BEGIN Data supplied

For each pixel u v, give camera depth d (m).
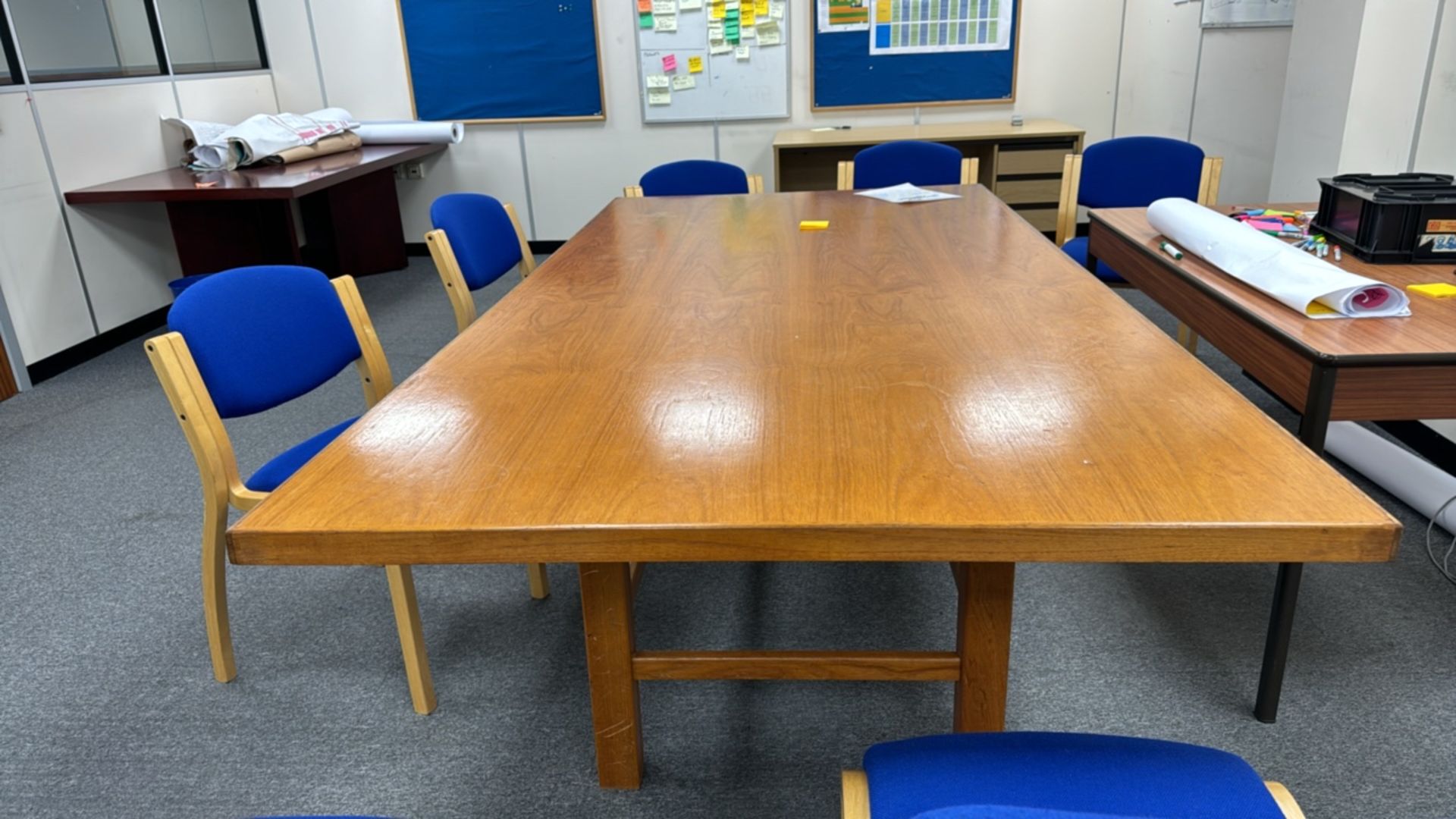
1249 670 1.84
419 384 1.45
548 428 1.26
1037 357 1.48
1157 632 1.98
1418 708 1.71
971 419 1.24
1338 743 1.64
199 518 2.63
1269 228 2.54
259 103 5.38
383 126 5.26
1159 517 0.96
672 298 1.93
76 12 3.99
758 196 3.32
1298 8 3.45
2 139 3.58
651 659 1.49
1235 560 0.96
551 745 1.71
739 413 1.29
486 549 1.00
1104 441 1.16
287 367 1.87
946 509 1.00
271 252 4.64
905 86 5.33
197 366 1.72
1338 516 0.96
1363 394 1.62
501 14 5.31
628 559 1.00
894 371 1.44
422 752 1.70
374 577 2.30
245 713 1.82
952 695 1.82
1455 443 2.61
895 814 0.89
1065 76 5.32
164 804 1.60
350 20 5.40
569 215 5.75
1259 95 3.99
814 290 1.96
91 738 1.77
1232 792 0.89
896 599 2.13
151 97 4.43
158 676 1.94
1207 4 4.41
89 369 3.93
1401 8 2.90
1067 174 3.48
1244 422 1.20
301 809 1.58
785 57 5.30
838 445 1.17
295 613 2.15
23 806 1.60
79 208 3.98
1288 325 1.78
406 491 1.09
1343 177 2.45
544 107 5.49
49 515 2.67
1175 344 1.52
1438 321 1.78
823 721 1.75
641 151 5.57
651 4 5.23
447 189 5.76
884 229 2.61
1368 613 2.01
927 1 5.15
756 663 1.47
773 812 1.54
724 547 0.99
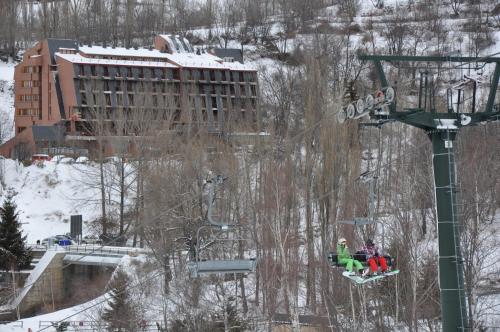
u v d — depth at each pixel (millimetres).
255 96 134750
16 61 191125
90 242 103562
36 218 114375
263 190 75438
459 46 164000
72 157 124875
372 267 35469
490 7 191125
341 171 77938
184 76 132500
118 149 106562
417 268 63531
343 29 180250
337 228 71875
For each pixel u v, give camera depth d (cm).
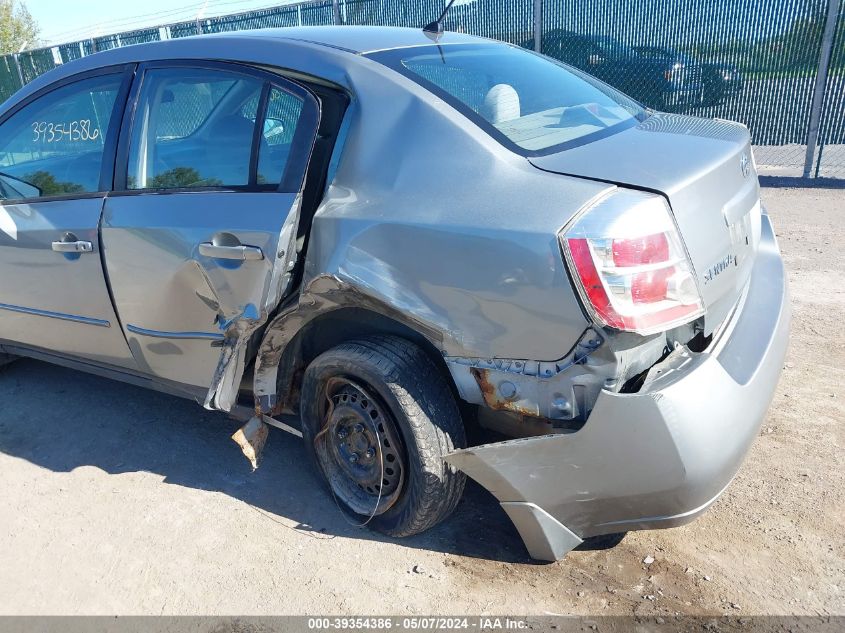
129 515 292
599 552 256
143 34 1322
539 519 225
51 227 320
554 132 247
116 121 311
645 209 198
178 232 275
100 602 247
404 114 241
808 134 849
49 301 337
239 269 258
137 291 296
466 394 228
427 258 221
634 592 237
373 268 230
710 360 210
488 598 238
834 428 323
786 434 321
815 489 282
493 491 229
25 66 1507
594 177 211
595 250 194
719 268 222
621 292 194
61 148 328
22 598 251
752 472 296
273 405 277
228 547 270
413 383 238
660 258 198
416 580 248
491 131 234
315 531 277
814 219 679
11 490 313
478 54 299
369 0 1073
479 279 212
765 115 874
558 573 247
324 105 261
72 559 269
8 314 363
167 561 265
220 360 264
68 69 337
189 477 317
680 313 203
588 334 199
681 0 880
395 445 249
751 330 247
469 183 222
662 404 196
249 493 303
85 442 349
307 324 271
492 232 209
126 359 324
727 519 269
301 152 252
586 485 212
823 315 448
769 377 233
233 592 248
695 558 251
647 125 269
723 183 227
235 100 278
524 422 228
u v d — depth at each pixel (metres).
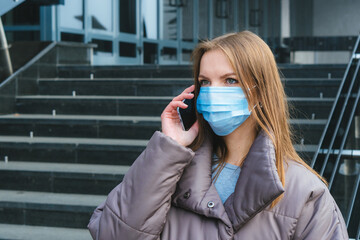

END Data supplied

Brief: Scan the material and collect every line that contains "give".

Exercise answer:
For each pixel u v, give camera depth d (m).
For each pixel u v, give camera depth d (cm).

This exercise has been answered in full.